◆ **VORLIEGENDER TEXT**
——
Sie kennen das sicher: Draußen stürmt es, der Regen prasselt gegen die Scheiben. Was gibt es Schöneres, als sich mit einem guten Krimi auf die Couch zu verziehen. Der Tee ist aufgebrüht, der Duft der bedruckten Buchseiten kitzelt in der Nase. Es kann losgehen… Wie ärgerlich, wenn der Krimi dann nicht funktioniert, wenn man sich langweilt und von Seite zu Seite quält. Um Ihnen das zu ersparen, habe ich hier meine persönlichen Rohrkrepierer des Jahres aufgelistet. Alles ohne Geweh…Gewähr.

1. Susan Hill: The Comforts of Home 

Dieser Roman ist Band neun in der Reihe um Chief Inspector Simon Serailler, der im fiktiven englischen Ort Lafferton Verbrechen aufklärt. Die Serie hat ein paar ganz unterhaltsame und auch spannende Krimis hervorgebracht, doch jetzt ist der Autorin offenbar die Luft ausgegangen. Ihr letztes Machwerk ist dann auch nur mehr für echte Hardcore-Fans geeignet, die es einfach nicht lassen können.

„The Comforts of Home“ geht dort weiter, wo der Vorgänger aufgehört hat: Ein schlimmer Überfall hat Serailler schwer verletzt, er erholt sich im Krankenhaus und erlebt infolge seiner Verletzung eine schwere Lebens- und Sinnkrise. Von da an zieht sich der Roman wie Kaugummi. Man tummelt sich im gemütlichen, selbstzufriedenen englischen Mittelschichtsambiente zwischen Schinkensandwiches und Schampus, redet sich die Vorzüge von privaten Krankenversicherungen schön, singt im Kirchenchor oder nimmt sich eine Auszeit auf dem zweiten Wohnsitz in Frankreich. Hatte ich schon erwähnt, wie köstlich Linguini mit Krabben schmecken? Ach ja, und irgendwo dazwischen geschieht auch ein Verbrechen, das wird allerdings hurtig aufgeklärt. Alles wieder gut. Wo waren wir stehengeblieben? Also, dieser Rosé…

Mein Fazit: Der Titel sagt alles über den Inhalt. Spannung? Fehlanzeige.
——
◆ **DATEN**
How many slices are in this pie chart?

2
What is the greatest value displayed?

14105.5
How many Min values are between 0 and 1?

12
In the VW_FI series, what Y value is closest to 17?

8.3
——
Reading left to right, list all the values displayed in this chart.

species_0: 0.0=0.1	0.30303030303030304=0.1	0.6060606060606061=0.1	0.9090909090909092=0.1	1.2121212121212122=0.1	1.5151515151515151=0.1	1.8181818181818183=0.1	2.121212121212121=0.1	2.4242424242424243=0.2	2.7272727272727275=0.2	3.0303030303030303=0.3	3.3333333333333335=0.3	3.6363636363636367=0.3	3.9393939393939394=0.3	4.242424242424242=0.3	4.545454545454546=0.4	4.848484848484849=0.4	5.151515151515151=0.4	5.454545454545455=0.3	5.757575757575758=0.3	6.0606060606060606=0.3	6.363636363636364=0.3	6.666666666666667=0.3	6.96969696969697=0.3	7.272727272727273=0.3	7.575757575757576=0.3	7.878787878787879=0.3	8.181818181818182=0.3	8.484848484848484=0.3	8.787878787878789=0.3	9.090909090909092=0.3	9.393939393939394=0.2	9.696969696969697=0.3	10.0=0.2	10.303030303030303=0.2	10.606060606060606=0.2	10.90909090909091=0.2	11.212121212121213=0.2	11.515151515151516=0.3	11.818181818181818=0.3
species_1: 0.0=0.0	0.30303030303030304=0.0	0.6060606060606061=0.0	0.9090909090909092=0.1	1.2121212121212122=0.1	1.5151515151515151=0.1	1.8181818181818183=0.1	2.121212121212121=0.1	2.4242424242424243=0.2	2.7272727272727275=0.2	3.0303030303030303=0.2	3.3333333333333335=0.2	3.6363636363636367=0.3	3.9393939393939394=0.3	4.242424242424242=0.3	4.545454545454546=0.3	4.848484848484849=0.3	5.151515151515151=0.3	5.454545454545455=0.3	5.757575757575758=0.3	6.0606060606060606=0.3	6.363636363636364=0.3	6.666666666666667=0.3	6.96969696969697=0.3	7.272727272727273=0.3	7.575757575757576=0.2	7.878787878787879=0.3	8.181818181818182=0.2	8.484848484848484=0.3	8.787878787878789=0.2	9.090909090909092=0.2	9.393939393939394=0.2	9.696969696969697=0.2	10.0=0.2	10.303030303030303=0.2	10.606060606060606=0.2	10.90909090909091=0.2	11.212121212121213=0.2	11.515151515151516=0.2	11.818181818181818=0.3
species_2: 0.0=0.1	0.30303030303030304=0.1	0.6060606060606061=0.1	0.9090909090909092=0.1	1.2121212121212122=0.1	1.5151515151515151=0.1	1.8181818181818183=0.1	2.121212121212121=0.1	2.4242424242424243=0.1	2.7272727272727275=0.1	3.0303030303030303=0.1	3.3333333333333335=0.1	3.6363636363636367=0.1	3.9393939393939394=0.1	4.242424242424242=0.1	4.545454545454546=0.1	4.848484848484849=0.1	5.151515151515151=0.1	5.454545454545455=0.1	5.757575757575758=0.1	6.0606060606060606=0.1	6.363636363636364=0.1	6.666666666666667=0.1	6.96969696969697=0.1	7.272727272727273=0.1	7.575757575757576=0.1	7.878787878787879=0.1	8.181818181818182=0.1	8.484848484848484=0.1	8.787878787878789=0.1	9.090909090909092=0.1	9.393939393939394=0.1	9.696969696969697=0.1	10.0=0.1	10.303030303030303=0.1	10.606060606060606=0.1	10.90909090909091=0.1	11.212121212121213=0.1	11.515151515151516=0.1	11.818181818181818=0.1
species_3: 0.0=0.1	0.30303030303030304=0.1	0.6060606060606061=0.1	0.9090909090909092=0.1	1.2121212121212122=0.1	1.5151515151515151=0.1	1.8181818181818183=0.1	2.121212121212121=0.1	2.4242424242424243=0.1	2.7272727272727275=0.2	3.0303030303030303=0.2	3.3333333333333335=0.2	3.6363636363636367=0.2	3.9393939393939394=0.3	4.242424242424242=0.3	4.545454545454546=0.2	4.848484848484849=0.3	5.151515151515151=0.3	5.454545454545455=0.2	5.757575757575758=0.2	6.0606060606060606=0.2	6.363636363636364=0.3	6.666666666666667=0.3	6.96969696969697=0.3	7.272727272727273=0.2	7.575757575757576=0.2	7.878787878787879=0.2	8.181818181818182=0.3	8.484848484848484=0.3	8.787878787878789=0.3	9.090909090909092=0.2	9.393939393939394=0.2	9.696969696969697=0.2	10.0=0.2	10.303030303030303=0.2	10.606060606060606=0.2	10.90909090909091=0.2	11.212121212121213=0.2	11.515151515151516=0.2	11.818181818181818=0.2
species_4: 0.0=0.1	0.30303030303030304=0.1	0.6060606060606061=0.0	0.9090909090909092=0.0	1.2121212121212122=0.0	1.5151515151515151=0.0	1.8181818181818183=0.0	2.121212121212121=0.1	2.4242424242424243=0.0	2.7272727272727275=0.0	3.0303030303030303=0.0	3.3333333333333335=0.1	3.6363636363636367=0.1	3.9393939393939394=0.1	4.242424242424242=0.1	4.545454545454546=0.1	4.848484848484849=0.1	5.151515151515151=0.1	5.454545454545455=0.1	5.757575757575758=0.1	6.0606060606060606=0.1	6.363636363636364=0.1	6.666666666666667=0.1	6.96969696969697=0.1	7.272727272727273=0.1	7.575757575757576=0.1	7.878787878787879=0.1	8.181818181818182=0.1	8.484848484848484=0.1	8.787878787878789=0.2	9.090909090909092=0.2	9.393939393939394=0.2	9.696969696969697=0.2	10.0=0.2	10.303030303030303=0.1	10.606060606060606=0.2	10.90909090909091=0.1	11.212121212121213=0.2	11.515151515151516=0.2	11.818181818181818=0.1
——
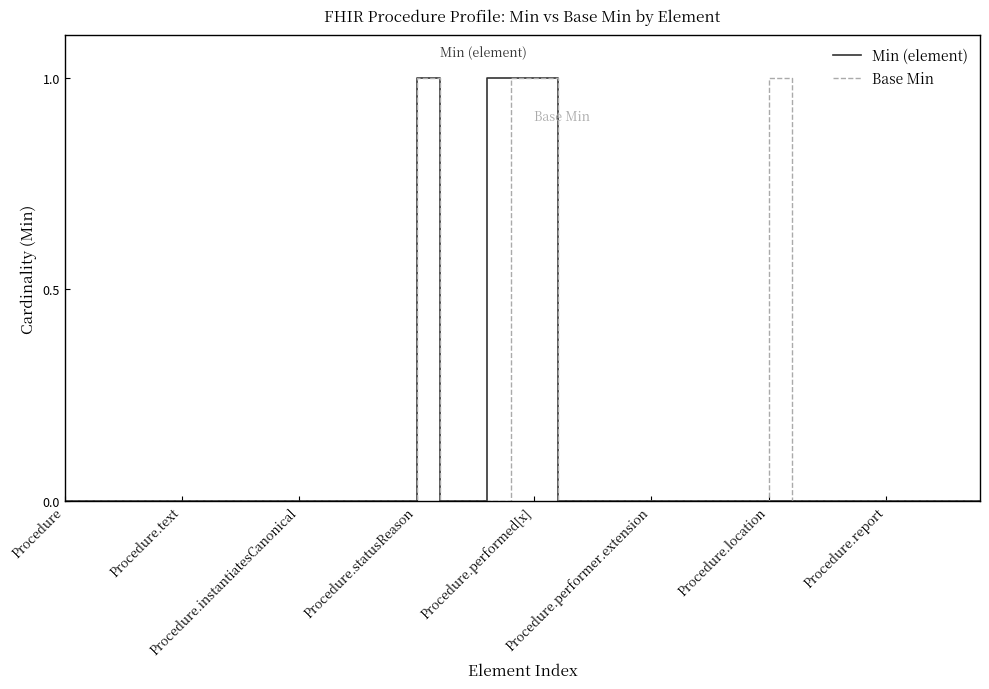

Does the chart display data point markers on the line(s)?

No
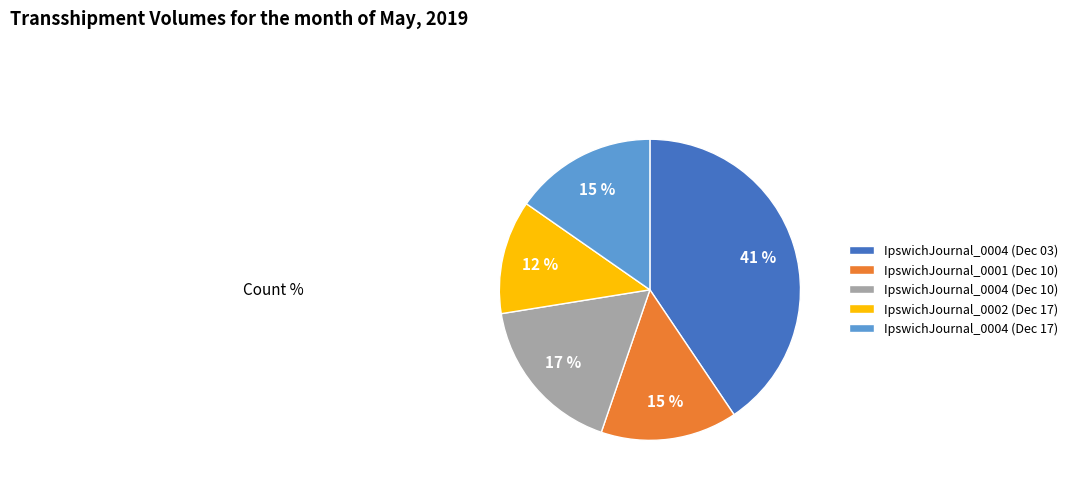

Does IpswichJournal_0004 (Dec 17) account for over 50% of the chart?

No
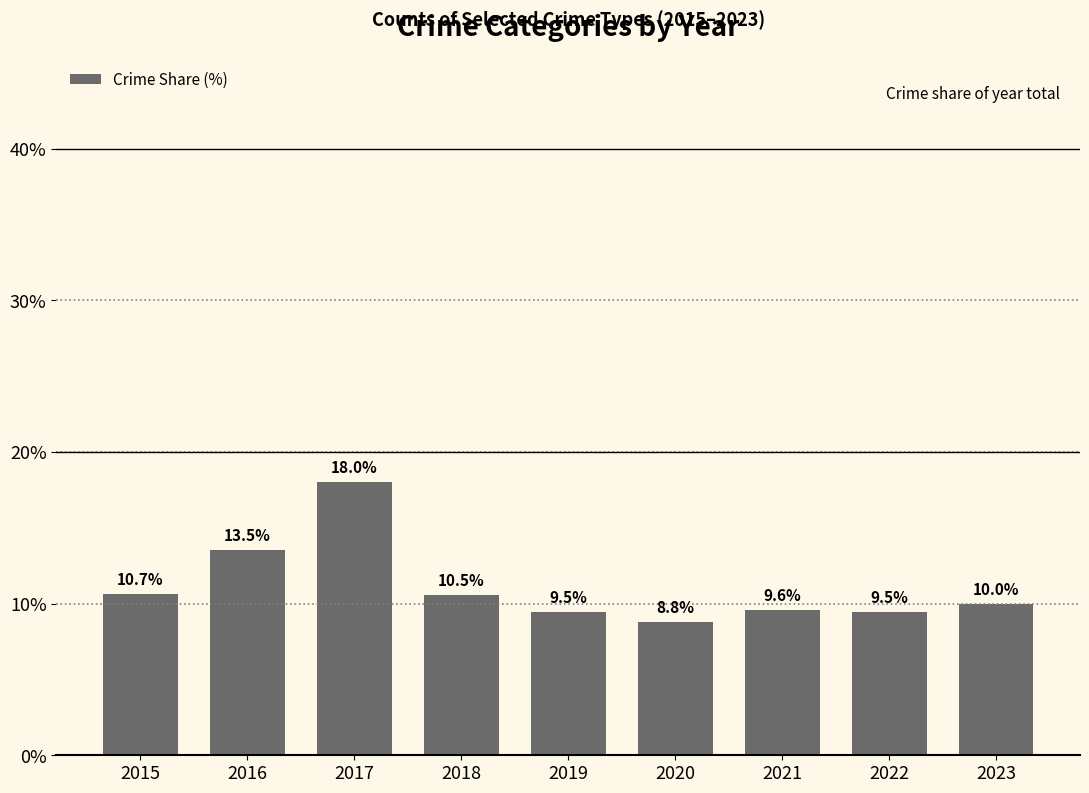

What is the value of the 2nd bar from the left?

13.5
——
Zitiere aus der Krimibesprechung oben den Abschnitt von „Sie kennen das“ bis einschließlich „Alles ohne Geweh…Gewähr.“.

Sie kennen das sicher: Draußen stürmt es, der Regen prasselt gegen die Scheiben. Was gibt es Schöneres, als sich mit einem guten Krimi auf die Couch zu verziehen. Der Tee ist aufgebrüht, der Duft der bedruckten Buchseiten kitzelt in der Nase. Es kann losgehen… Wie ärgerlich, wenn der Krimi dann nicht funktioniert, wenn man sich langweilt und von Seite zu Seite quält. Um Ihnen das zu ersparen, habe ich hier meine persönlichen Rohrkrepierer des Jahres aufgelistet. Alles ohne Geweh…Gewähr.